Friday, September 23, 2011

Start-Up Watch COD: Bunchball is out to gamify a broad range of your brand’s online experiences


There are many actions that we hope consumers will take. Besides clicking to buy, of course. We want them to rate things, consume content, endorse our products, tell their friends about their experiences using our products, etc. We can’t MAKE THEM do these things. Those days, if they ever really existed, are long gone.
Bunchball is a company that helps companies make desirable actions far more likely. They do this by “gamifying” the process on our websites and in social experiences. The principle is simple and powerful. Specifically, Bunchball rewards consumers for taking these actions with a variety of tactics calculated to appeal to universal human motivations and impulses.
We all like recognition and rewards. With Bunchball, a company can motivate consumers to do things like consume more content by giving them points, badges, and the like when they do so. Further, by introducing competition into the mix, they can make participation more exciting and stimulating.
The core of the Bunchball offering is Nitro, a gamification platform that you implement on your owned media. Nitro drives on site participation in a variety of ways:
  • Challenges
  • Trophies
  • Badges
  • Achievements
  • Points
  • Leaderboards
  • Virtual goods
  • Virtual rooms
  • Customizable Avatars
  • Trivia
  • Poker-like experiences
  • Social media notifications
  • More
While there are different ways to integrate Nitro onto your site, the easiest is the Nitro toolbar that offers, tracks, and rewards users as they act. Since the toolbar lives in front of your content, it requires less integration time and activity.

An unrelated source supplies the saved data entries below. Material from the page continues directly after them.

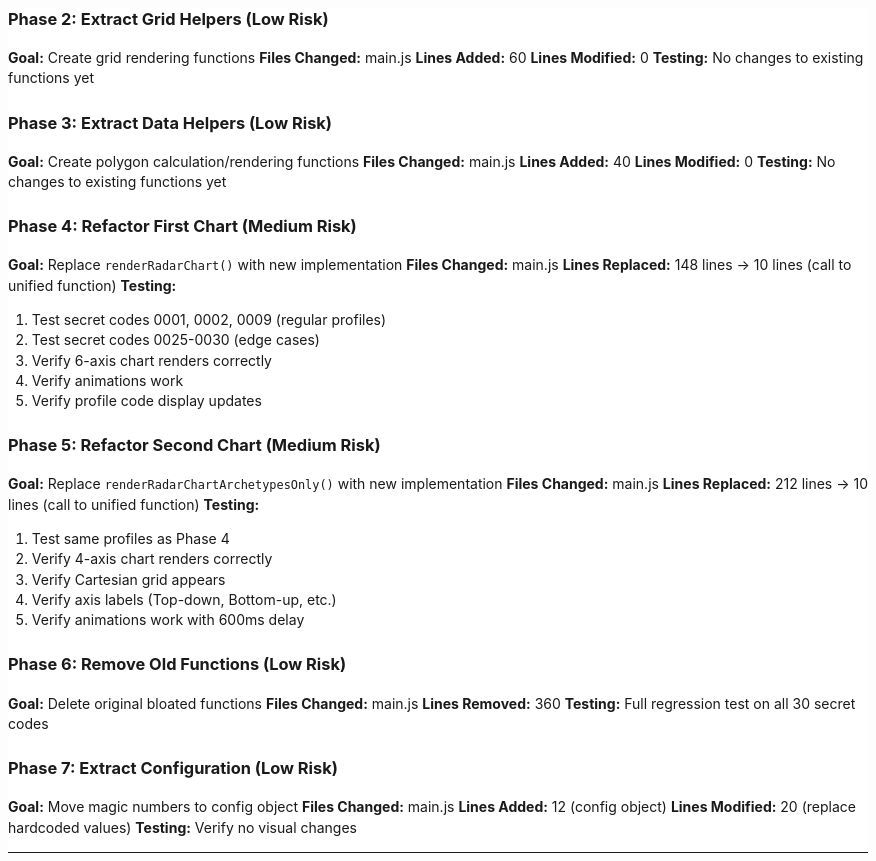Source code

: ### Phase 2: Extract Grid Helpers (Low Risk)
**Goal:** Create grid rendering functions
**Files Changed:** main.js
**Lines Added:** 60
**Lines Modified:** 0
**Testing:** No changes to existing functions yet

### Phase 3: Extract Data Helpers (Low Risk)
**Goal:** Create polygon calculation/rendering functions
**Files Changed:** main.js
**Lines Added:** 40
**Lines Modified:** 0
**Testing:** No changes to existing functions yet

### Phase 4: Refactor First Chart (Medium Risk)
**Goal:** Replace `renderRadarChart()` with new implementation
**Files Changed:** main.js
**Lines Replaced:** 148 lines → 10 lines (call to unified function)
**Testing:**
1. Test secret codes 0001, 0002, 0009 (regular profiles)
2. Test secret codes 0025-0030 (edge cases)
3. Verify 6-axis chart renders correctly
4. Verify animations work
5. Verify profile code display updates

### Phase 5: Refactor Second Chart (Medium Risk)
**Goal:** Replace `renderRadarChartArchetypesOnly()` with new implementation
**Files Changed:** main.js
**Lines Replaced:** 212 lines → 10 lines (call to unified function)
**Testing:**
1. Test same profiles as Phase 4
2. Verify 4-axis chart renders correctly
3. Verify Cartesian grid appears
4. Verify axis labels (Top-down, Bottom-up, etc.)
5. Verify animations work with 600ms delay

### Phase 6: Remove Old Functions (Low Risk)
**Goal:** Delete original bloated functions
**Files Changed:** main.js
**Lines Removed:** 360
**Testing:** Full regression test on all 30 secret codes

### Phase 7: Extract Configuration (Low Risk)
**Goal:** Move magic numbers to config object
**Files Changed:** main.js
**Lines Added:** 12 (config object)
**Lines Modified:** 20 (replace hardcoded values)
**Testing:** Verify no visual changes

---
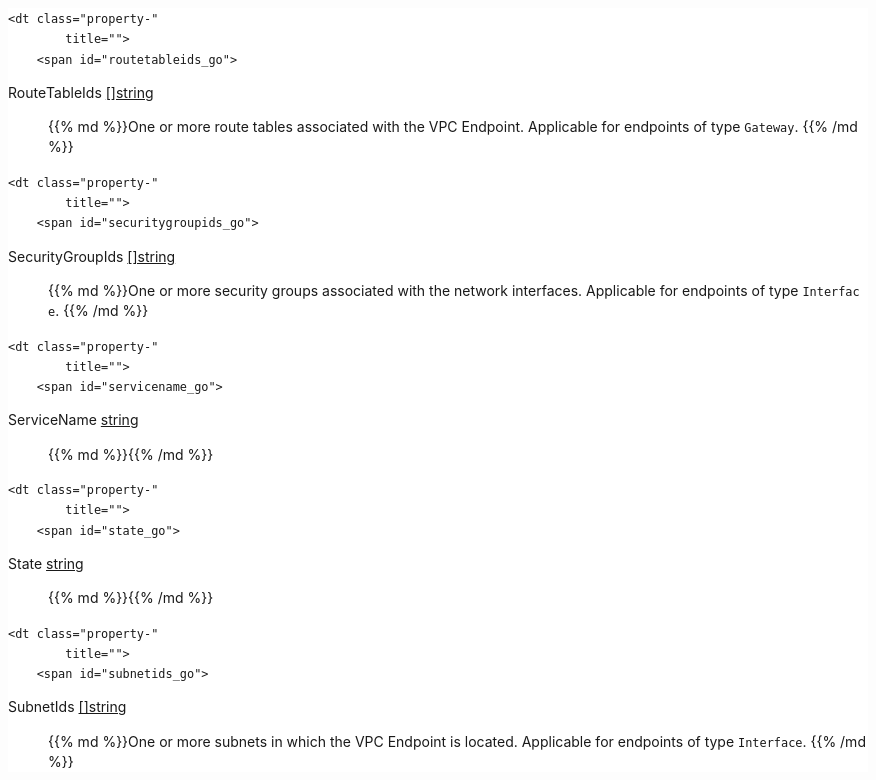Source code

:    <dt class="property-"
            title="">
        <span id="routetableids_go">
<a href="#routetableids_go" style="color: inherit; text-decoration: inherit;">Route<wbr>Table<wbr>Ids</a>
</span> 
        <span class="property-indicator"></span>
        <span class="property-type"><a href="https://golang.org/pkg/builtin/#string">[]string</a></span>
    </dt>
    <dd>{{% md %}}One or more route tables associated with the VPC Endpoint. Applicable for endpoints of type `Gateway`.
{{% /md %}}</dd>

    <dt class="property-"
            title="">
        <span id="securitygroupids_go">
<a href="#securitygroupids_go" style="color: inherit; text-decoration: inherit;">Security<wbr>Group<wbr>Ids</a>
</span> 
        <span class="property-indicator"></span>
        <span class="property-type"><a href="https://golang.org/pkg/builtin/#string">[]string</a></span>
    </dt>
    <dd>{{% md %}}One or more security groups associated with the network interfaces. Applicable for endpoints of type `Interface`.
{{% /md %}}</dd>

    <dt class="property-"
            title="">
        <span id="servicename_go">
<a href="#servicename_go" style="color: inherit; text-decoration: inherit;">Service<wbr>Name</a>
</span> 
        <span class="property-indicator"></span>
        <span class="property-type"><a href="https://golang.org/pkg/builtin/#string">string</a></span>
    </dt>
    <dd>{{% md %}}{{% /md %}}</dd>

    <dt class="property-"
            title="">
        <span id="state_go">
<a href="#state_go" style="color: inherit; text-decoration: inherit;">State</a>
</span> 
        <span class="property-indicator"></span>
        <span class="property-type"><a href="https://golang.org/pkg/builtin/#string">string</a></span>
    </dt>
    <dd>{{% md %}}{{% /md %}}</dd>

    <dt class="property-"
            title="">
        <span id="subnetids_go">
<a href="#subnetids_go" style="color: inherit; text-decoration: inherit;">Subnet<wbr>Ids</a>
</span> 
        <span class="property-indicator"></span>
        <span class="property-type"><a href="https://golang.org/pkg/builtin/#string">[]string</a></span>
    </dt>
    <dd>{{% md %}}One or more subnets in which the VPC Endpoint is located. Applicable for endpoints of type `Interface`.
{{% /md %}}</dd>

Let’s explore an example to see how this works. A visitor enters your site and learns that they can earn points and access to special content if they take certain actions. As they do so, they receive immediate feedback and virtual rewards like badges. As they continue to act, they earn points to use toward related branded merchandise and offers only available to such participants.
Perhaps not surprisingly, entertainment brands have been the most active in implementing Bunchball early on. By rewarding users for consuming, rating, and distributing content, people can get closer to the brands they love while also serving as important social marketing tools for the properties.
Brands as diverse as Playboy, Comcast, USA, and Hasbro have all seen success using Bunchball, as have retail brands like Victoria’s Secret.
Probably the best way to compartmentalize this in your head is to see gamification as a broad extension of social and casual online gaming that have taken the web by storm. The key, in my view, is to recognize how many people look to the web for activities and entertainment as much as they do for information. People want to be a part of brands and like it when the process of doing so becomes fun, ongoing, and engaging.
I think gamification is a lot more than a flash in a pan – it’s a trend that I expect will help refine and guide consumer experiences for the forseeable future. It appeals to the competitor in all of us, and offers both instant and delayed gratification. What could be a more powerful combination?